Le Ministère en charge de l’Intérieur, avec le soutien du Programme des Nations Unies pour le Développement (PNUD), organise du 19 au 21 mai 2026 à Niamey un forum de partage d’expériences de la Confédération des États du Sahel sur la, prise en charge de la reddition et la réintégration des ex-associés des groupes armés. Les travaux de cette rencontre de haut niveau ont débuté hier par la réunion des experts des pays de la Confédération AES élargie au Togo. A la fin des travaux, les participants formuleront des propositions concrètes qui seront soumises à l’appréciation des ministres en charge de l’Intérieur afin de mieux lutter contre le phénomène des groupes armés transnationaux.
L’ouverture des travaux a été présidée par le secrétaire général du Ministère de l’Intérieur, de la Sécurité Publique et de l’Administration du Territoire, le Commissaire Général de Police Ayouba Abdourahamane, en présence du gouverneur de la région de Niamey et de la représentante résidente adjointe du PNUD au Niger.
Cette rencontre soutenue par le PNUD marque une étape importante dans la marche de l’espace confédéral. Ce forum s’inscrit également dans la quête de plus de sécurité pour ses populations, de plus de stabilité pour ses institutions et de plus de détermination dans la consolidation de la souveraineté des Etats qui le composent.
Le secrétaire général du Ministère de l’Intérieur, de la Sécurité Publique et de l’Administration du Territoire a rappelé que l’analyse de la problématique de l’insécurité dans le Sahel en général, et au Niger en particulier, renvoie aux deux dimensions principales du phénomène, à savoir la posture extrémiste de certains courants religieux et le recours à des mercenaires de tous horizons par des puissances impérialistes, dans le cadre d’un plan de déstabilisation de nos Etats.

A ces deux dimensions, a poursuivi le Commissaire Général de Police Ayouba Abdourahamane, vient accessoirement se greffer la dimension des conflits ponctuels entre certaines communautés, en lien souvent, avec l’accès aux ressources naturelles. « Si le mercenaire venu d’ailleurs ne comprend, lui, que le langage des armes, l’extrémiste religieux, fils du terroir, ou les protagonistes d’un conflit entre communautés locales, peuvent, eux, par le dialogue et la persuasion, être ramenés à de meilleurs sentiments et aller dans le sens de l’abandon de la violence », a-t-il indiqué.

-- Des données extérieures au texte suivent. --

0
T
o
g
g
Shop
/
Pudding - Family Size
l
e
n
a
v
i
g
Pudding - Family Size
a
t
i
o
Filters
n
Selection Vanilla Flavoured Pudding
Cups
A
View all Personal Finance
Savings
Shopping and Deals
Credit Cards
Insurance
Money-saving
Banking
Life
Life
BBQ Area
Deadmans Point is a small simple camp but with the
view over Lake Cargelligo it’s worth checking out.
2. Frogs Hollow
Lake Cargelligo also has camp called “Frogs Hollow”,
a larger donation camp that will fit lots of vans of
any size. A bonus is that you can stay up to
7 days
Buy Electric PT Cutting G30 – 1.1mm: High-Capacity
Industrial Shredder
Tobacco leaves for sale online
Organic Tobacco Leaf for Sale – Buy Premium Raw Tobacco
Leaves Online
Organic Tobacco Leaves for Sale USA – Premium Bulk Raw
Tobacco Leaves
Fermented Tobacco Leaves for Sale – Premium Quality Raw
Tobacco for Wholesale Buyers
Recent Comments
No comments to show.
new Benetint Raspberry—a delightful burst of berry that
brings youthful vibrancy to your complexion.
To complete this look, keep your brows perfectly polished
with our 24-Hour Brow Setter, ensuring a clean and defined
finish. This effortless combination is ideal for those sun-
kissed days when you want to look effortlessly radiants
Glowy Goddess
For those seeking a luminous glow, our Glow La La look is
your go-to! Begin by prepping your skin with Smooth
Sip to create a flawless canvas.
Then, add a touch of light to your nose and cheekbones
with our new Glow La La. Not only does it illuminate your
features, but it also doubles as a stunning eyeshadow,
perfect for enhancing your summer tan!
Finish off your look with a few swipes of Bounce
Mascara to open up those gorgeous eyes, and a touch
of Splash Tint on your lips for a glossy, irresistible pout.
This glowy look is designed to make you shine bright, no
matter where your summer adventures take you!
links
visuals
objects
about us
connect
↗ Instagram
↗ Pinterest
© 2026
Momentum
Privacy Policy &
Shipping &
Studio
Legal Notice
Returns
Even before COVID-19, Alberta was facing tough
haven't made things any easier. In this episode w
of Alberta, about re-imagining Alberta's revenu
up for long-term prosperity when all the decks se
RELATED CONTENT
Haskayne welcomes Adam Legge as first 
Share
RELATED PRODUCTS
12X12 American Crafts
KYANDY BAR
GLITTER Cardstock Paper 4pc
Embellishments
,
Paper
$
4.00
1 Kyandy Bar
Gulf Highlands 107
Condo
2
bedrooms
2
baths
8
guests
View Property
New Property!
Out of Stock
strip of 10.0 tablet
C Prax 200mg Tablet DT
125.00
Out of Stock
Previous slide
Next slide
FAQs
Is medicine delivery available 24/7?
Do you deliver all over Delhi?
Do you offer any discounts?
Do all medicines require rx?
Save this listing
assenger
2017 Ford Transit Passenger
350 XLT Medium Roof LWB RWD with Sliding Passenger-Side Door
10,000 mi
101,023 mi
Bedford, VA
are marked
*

Le secrétaire général du Ministère de l’Intérieur a reconnu que la recherche de la paix n’est pas qu’une question militaire. Parallèlement à l’approche militaire, des mécanismes ont été mis en place permettant aux individus enrôlés dans les groupes armés de renoncer à la violence et de réintégrer la communauté. « C’est dans cette perspective que le Gouvernement du Niger s’est engagé dans une approche globale et intégrée visant à favoriser le passage de certains esprits égarés d’une culture de violence à une culture de paix. Grâce à cette initiative, plus d’un millier d’ex-combattants ont, à ce jour, choisi la voie de la reddition, ce qui démontre, si besoin, la pertinence de cette approche », s’est-il réjoui. Le Commissaire Général de Police Ayouba Abdourahamane a également rappelé que la démarche du Niger consiste à encourager les jeunes enrôlés dans les groupes armés à déposer les armes, à renouer avec leurs communautés d’origine et à contribuer, par la reconversion dans un métier, à l’effort de construction nationale. De ce fait, la réinsertion socioéconomique des repentis constitue un levier supplémentaire pour la stabilisation et le développement des zones affectées par l’insécurité.
Pour sa part, la représentante résidente adjointe du PNUD au Niger a assuré que son organisation demeure mobilisée pour renforcer la gouvernance inclusive et la cohésion sociale, soutenir les mécanismes de résilience communautaire, promouvoir les opportunités économiques pour les jeunes et les femmes et accompagner les États dans la mise en œuvre de solutions durables pour atteindre le développement et la résilience. « Nous espérons voir émerger une vision partagée, une feuille de route régionale réaliste, ainsi que des mécanismes opérationnels de coopération renforcée au service de la paix et de la stabilité dans l’espace AES », a-t-elle déclaré.